Dataset excerpts

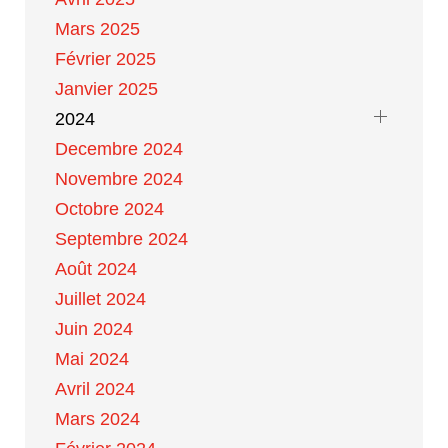
Mars 2025
Février 2025
Janvier 2025
2024
Decembre 2024
Novembre 2024
Octobre 2024
Septembre 2024
Août 2024
Juillet 2024
Juin 2024
Mai 2024
Avril 2024
Mars 2024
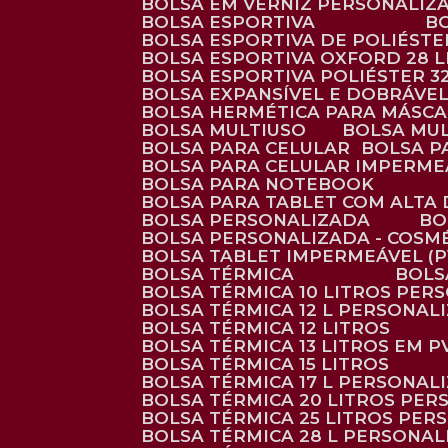
BOLSA EM VERNIZ PERSONALIZ
BOLSA ESPORTIVA
BOLSA ESPORTIVA DE POLIÉSTE
BOLSA ESPORTIVA OXFORD 28 L
BOLSA ESPORTIVA POLIÉSTER 3
BOLSA EXPANSÍVEL E DOBRÁVEL
BOLSA HERMÉTICA PARA MÁSC
BOLSA MULTIUSO
BOLSA MU
BOLSA PARA CELULAR
BOLSA 
BOLSA PARA CELULAR IMPERME
BOLSA PARA NOTEBOOK
BOLSA PARA TABLET COM ALTA
BOLSA PERSONALIZADA
B
BOLSA PERSONALIZADA - COSM
BOLSA TABLET IMPERMEÁVEL (P
BOLSA TÉRMICA
BOL
BOLSA TÉRMICA 10 LITROS PE
BOLSA TÉRMICA 12 L PERSONAL
BOLSA TÉRMICA 12 LITROS
BOLSA TÉRMICA 13 LITROS EM 
BOLSA TÉRMICA 15 LITROS
BOLSA TÉRMICA 17 L PERSONAL
BOLSA TÉRMICA 20 LITROS PE
BOLSA TÉRMICA 25 LITROS PE
BOLSA TÉRMICA 28 L PERSONA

**WHAT TO WORK ON**
Reproduce every line of text in the entries above, character for character and in the same order. Leave out the pictures.

**ANSWER BELOW**
Mars 2025
Février 2025
Janvier 2025
2024
Decembre 2024
Novembre 2024
Octobre 2024
Septembre 2024
Août 2024
Juillet 2024
Juin 2024
Mai 2024
Avril 2024
Mars 2024
BOLSA EM VERNIZ PERSONALIZ
BOLSA ESPORTIVA
BOLSA ESPORTIVA DE POLIÉSTE
BOLSA ESPORTIVA OXFORD 28 L
BOLSA ESPORTIVA POLIÉSTER 3
BOLSA EXPANSÍVEL E DOBRÁVEL
BOLSA HERMÉTICA PARA MÁSC
BOLSA MULTIUSO
BOLSA MU
BOLSA PARA CELULAR
BOLSA 
BOLSA PARA CELULAR IMPERME
BOLSA PARA NOTEBOOK
BOLSA PARA TABLET COM ALTA
BOLSA PERSONALIZADA
B
BOLSA PERSONALIZADA - COSM
BOLSA TABLET IMPERMEÁVEL (P
BOLSA TÉRMICA
BOL
BOLSA TÉRMICA 10 LITROS PE
BOLSA TÉRMICA 12 L PERSONAL
BOLSA TÉRMICA 12 LITROS
BOLSA TÉRMICA 13 LITROS EM 
BOLSA TÉRMICA 15 LITROS
BOLSA TÉRMICA 17 L PERSONAL
BOLSA TÉRMICA 20 LITROS PE
BOLSA TÉRMICA 25 LITROS PE
BOLSA TÉRMICA 28 L PERSONA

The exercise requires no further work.